Provide the number of lines below that include "Pucher", without any other words.
Start of Data for review
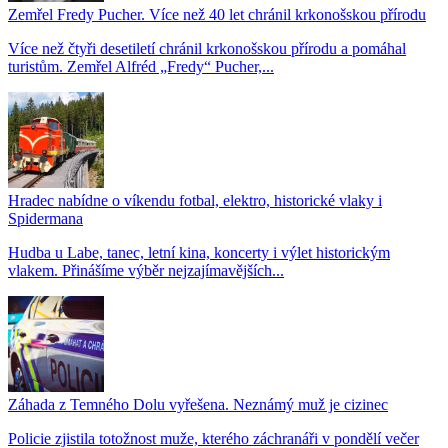
Zemřel Fredy Pucher. Více než 40 let chránil krkonošskou přírodu
Více než čtyři desetiletí chránil krkonošskou přírodu a pomáhal
turistům. Zemřel Alfréd „Fredy“ Pucher,...
Hradec nabídne o víkendu fotbal, elektro, historické vlaky i
Spidermana
Hudba u Labe, tanec, letní kina, koncerty i výlet historickým
vlakem. Přinášíme výběr nejzajímavějších...
Záhada z Temného Dolu vyřešena. Neznámý muž je cizinec
Policie zjistila totožnost muže, kterého záchranáři v pondělí večer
End of Data for review
**Expected answer**:
2